Portanto, os autores afirmam que o prazer e a diminuição ou evitação do sofrimento encontram-se relacionados a um contexto organizacional onde predominam a percepção dos valores do polo da autonomia, estrutura igualitária e harmonia, que constituem a base para um contexto organizacional mais flexível, resgatando e dando condições para a satisfação das necessidades e para o trabalho assumir seu papel de ser fonte de prazer.

Diante das pesquisas apresentadas é possível entender que as vivências de sofrimento e prazer no trabalho, embora sejam vivências subjetivas dos próprios trabalhadores, compartilhadas coletivamente ou não, dependem da cultura organizacional instituída na empresa para expressarem o que lhes são mais forte, prazer ou sofrimento.

Então, fica claro que todo trabalho veicula implicitamente um custo humano expresso sob a forma de carga de trabalho, cujas vivências de sofrimento e prazer, resultam do confronto do sujeito com essa carga que, consequentemente, traz impactos para seu bem-estar psíquico.

Sofrer ou ter prazer no trabalho pode ter elementos intrínsecos do ambiente laboral, mas padecer desse sofrimento dependerá das estratégias adotadas pelo trabalhador para que a sua manutenção no emprego não o enlouqueça, pelo contrário, o faça crescer profissionalmente, emocionalmente e socialmente.

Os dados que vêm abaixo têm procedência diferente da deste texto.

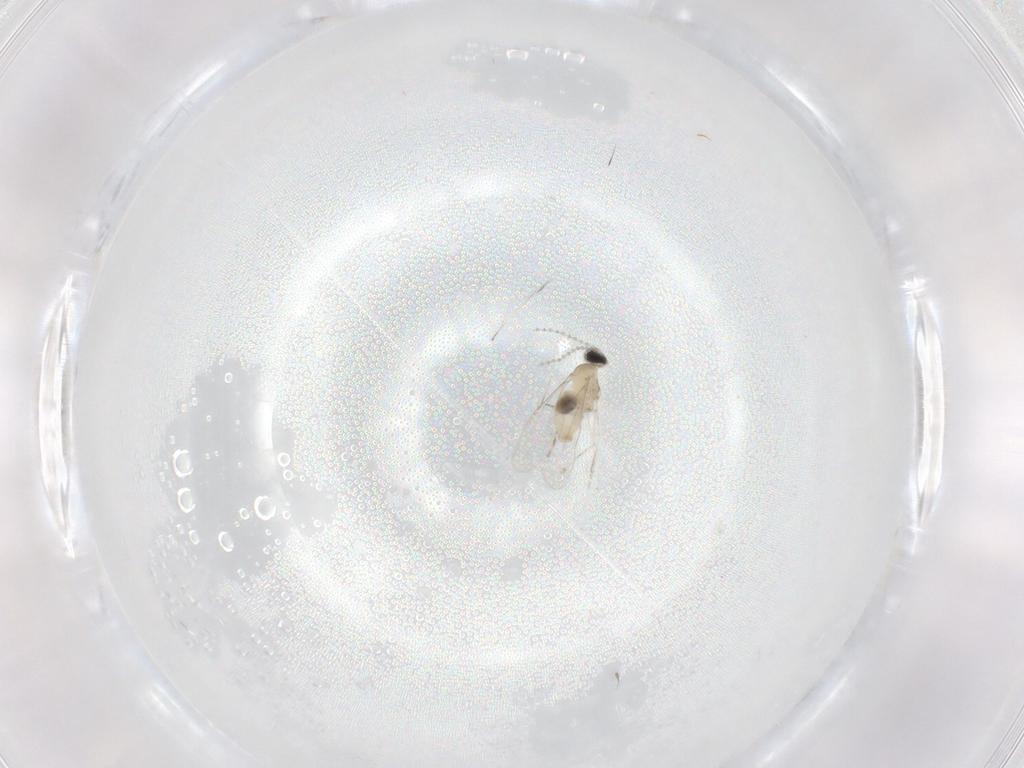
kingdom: Animalia
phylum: Arthropoda
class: Insecta
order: Diptera
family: Cecidomyiidae
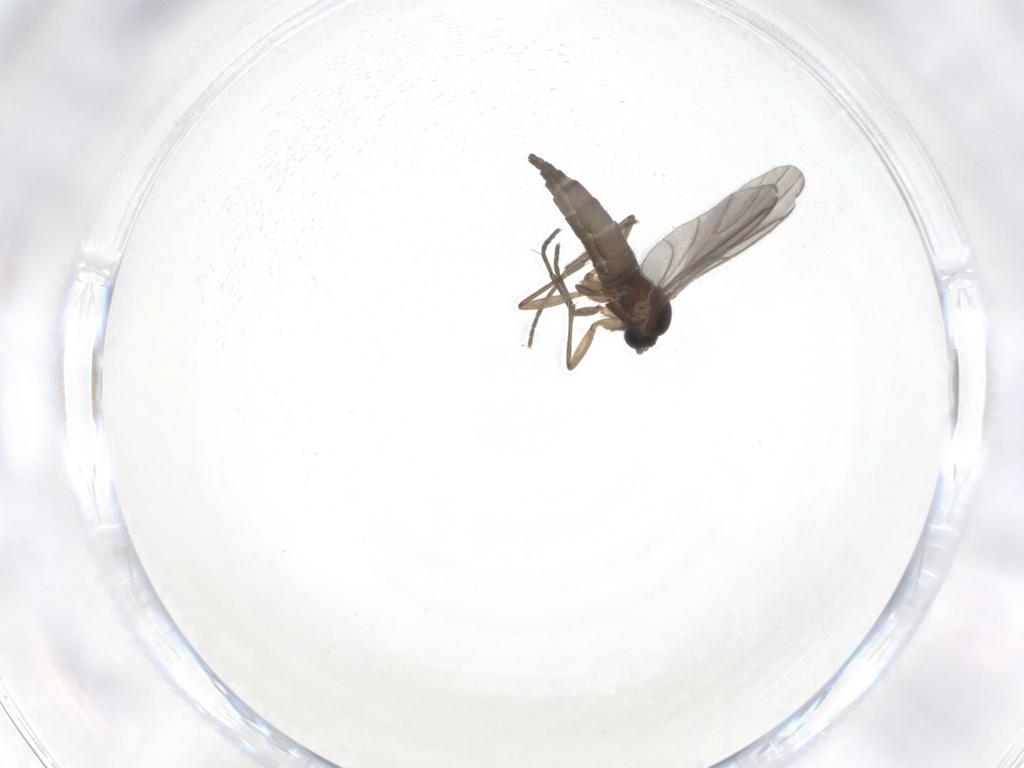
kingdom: Animalia
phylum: Arthropoda
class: Insecta
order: Diptera
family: Sciaridae
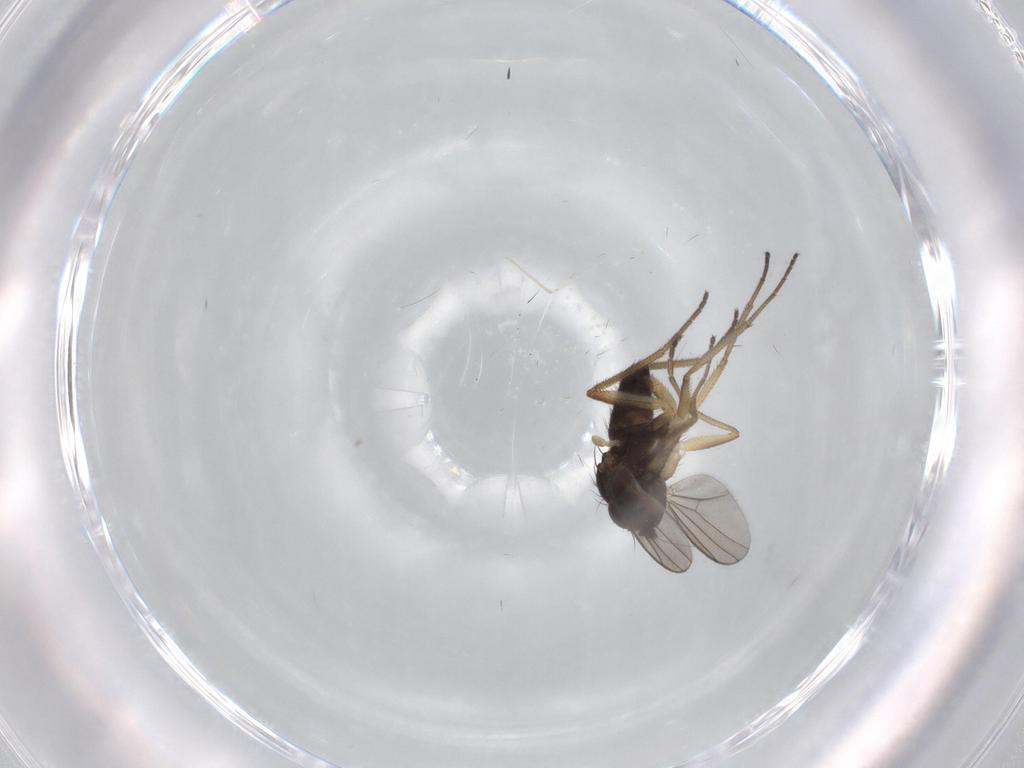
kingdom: Animalia
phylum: Arthropoda
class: Insecta
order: Diptera
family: Dolichopodidae
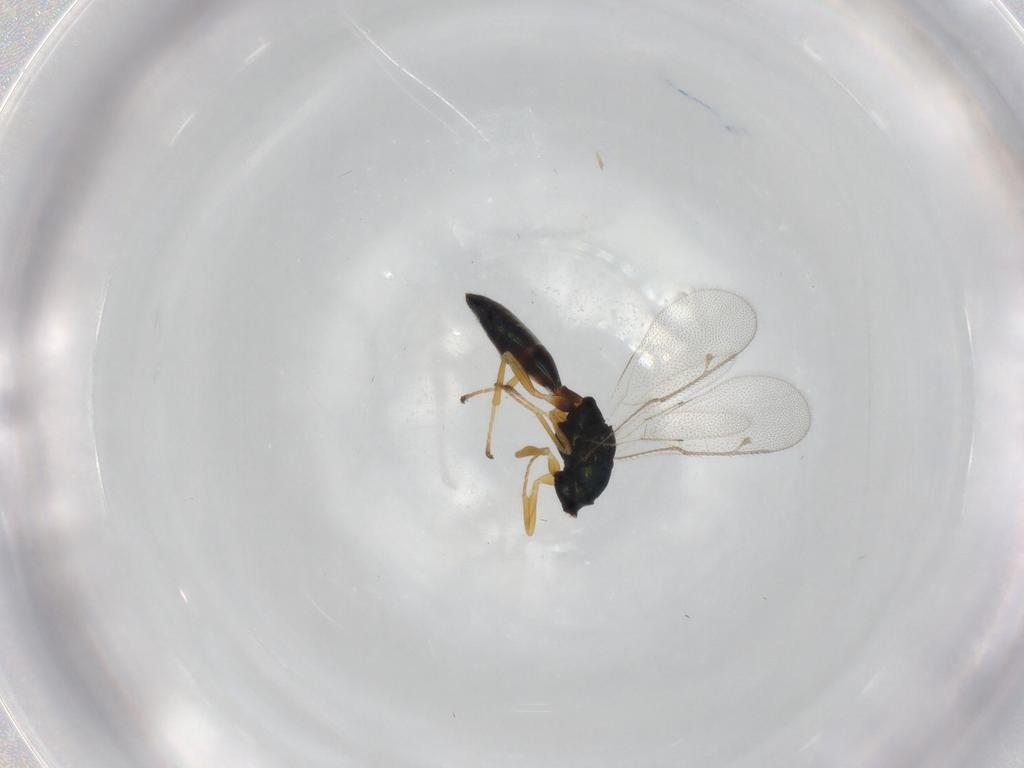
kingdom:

Conclui-se, então, que a importância deste estudo centraliza-se na forma de relacionar-se com o outro, de compreensão dos valores e atitudes que fazem parte do sujeito, onde o método da psicodinâmica desperta no sujeito a capacidade de ver a

situação real de trabalho e que seja transformador de si mesmo e do seu entorno, propiciando um ambiente sadio de trabalho, ainda que complexo e conturbador.